Encaro os seu olhos azuis pequeninos, acaricio a face “Sabe quem sou?”, fixa-me, “Sim, és a Ana!”, tem uma espécie de meio sorriso, e antes de entrar para o gabinete onde vão ralhar comigo, aplicar ultra sons, dizer que eu abuso muito, que devia de estar nem que fosse dois dias a descansar, enquanto aplicam agulhas com uma ciência milenar que vão desligando a cada picadela terminais de dor, penso naquela mulher que era vibrante e combativa e se encontra reduzida àquele meio sorriso, àqueles gestos lentos, não corro para o carro, primeiro convido um amigo para um café que bebo com calma e com uma conversa tranquila, vou devagar para o carro, não me irrita a lentidão do carro da frente, olho para o rádio mudo, penso que vou desprezar nem que seja só hoje o relógio, talvez o rádio faça as pazes comigo amanhã, entretanto, mesmo com um nó na garganta, canto eu baixinho…

Comentários

duarte disse…
canta amiga... que de longe e de perto acompanhar-te-emos! e não tenhas pressa, faz tudo com o ritmo que mais te convem. o rádio? voltará a tocar , e então sim cantarás... mas mais alto ainda! a chuva é sempre passageira, traz sempre outros tons. para nos alegrar temos muito azul em mar e céu...basta parar , cerrar os olhos e recordar o que volta sempre.
abraço do vale(que não esquece, apenas demora)
Anónimo disse…
Vai devagar aninha, vais ver que chegas longe e com mais forças.
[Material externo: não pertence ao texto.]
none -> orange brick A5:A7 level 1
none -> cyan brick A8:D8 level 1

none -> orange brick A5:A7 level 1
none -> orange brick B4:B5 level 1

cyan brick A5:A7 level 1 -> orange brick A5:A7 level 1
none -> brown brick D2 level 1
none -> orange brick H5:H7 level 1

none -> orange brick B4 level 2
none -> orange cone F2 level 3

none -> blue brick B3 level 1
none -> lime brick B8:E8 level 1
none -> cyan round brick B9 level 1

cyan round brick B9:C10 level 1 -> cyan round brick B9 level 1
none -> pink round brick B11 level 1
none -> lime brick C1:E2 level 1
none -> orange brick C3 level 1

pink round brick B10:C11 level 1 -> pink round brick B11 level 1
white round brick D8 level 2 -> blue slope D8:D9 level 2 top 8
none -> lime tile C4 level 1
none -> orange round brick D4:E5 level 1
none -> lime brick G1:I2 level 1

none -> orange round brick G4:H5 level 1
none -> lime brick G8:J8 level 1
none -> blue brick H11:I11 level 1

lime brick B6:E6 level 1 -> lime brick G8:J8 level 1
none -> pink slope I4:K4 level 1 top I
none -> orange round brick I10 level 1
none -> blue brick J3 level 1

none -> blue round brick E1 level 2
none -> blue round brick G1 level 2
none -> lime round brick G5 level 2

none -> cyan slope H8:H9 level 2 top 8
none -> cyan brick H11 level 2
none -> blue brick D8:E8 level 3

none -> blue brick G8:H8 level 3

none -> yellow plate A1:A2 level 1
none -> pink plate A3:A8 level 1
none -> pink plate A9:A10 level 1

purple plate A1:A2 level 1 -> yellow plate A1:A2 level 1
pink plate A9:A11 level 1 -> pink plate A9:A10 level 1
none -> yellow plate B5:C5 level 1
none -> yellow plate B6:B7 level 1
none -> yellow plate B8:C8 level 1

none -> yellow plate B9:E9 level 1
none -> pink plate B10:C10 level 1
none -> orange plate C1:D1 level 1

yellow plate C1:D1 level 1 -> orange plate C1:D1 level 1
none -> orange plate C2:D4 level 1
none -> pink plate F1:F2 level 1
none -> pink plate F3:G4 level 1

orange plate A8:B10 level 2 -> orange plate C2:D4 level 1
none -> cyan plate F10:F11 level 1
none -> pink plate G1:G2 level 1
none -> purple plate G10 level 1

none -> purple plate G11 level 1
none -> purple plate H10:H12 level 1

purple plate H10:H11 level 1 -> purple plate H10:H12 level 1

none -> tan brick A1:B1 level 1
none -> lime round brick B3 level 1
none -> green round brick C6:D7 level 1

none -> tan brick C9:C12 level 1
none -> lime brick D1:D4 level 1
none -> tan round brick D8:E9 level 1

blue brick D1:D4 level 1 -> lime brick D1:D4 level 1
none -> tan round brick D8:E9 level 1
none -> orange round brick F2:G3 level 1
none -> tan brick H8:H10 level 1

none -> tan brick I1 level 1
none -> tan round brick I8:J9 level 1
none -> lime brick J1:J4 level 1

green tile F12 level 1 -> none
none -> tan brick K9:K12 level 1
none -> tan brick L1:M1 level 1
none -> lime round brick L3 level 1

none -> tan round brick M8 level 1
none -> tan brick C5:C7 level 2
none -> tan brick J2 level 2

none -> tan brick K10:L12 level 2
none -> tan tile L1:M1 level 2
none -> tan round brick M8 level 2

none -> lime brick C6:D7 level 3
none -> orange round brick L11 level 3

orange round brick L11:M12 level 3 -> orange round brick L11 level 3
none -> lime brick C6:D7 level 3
Já não falo dos textos, peço e repeço para pensares numa compilação, mesmo pequenina,mas qual quê, não ligas!

Um beijinho

Lagatinha de Alhos Vedros
Diogo disse…
Há profissões que quase nos destroem (entre algumas alegrias).

Beijo
Fernando Samuel disse…
Há encontros assim...

um beijo.
casadegentedoida disse…
Realmente um rádio no carro faz falta, mesmo muita falta. Se não fosse ele como poderia eu fazer 500 ou 700 kms duma assentada? Este meu amigo, de longa data, que me acompanha a 15 anos, já cantou mais musicas e cassetes que sei lá o que. Sempre foi um grande companheiro até nos percursos mais curtos. Acho que o deves arranjar, não deve ser nada de grave, pelo que dizes é algum mau contacto, sempre ajuda a aliviar o stress do dia a dia.
Bjs.
samuel disse…
Cantar pode não resolver nada... mas quem sabe?...

Abreijo.
salvoconduto disse…
Sem rádio ou leitor no carro é que não me revejo, ele é o barulho do motor, ele são os plásticos da porta, ele é aquele embrulho aos tombos na mala, decididamente não.

Abreijos.
Zorze disse…
Ana,

Essas ondas rádio precisam de um sopro.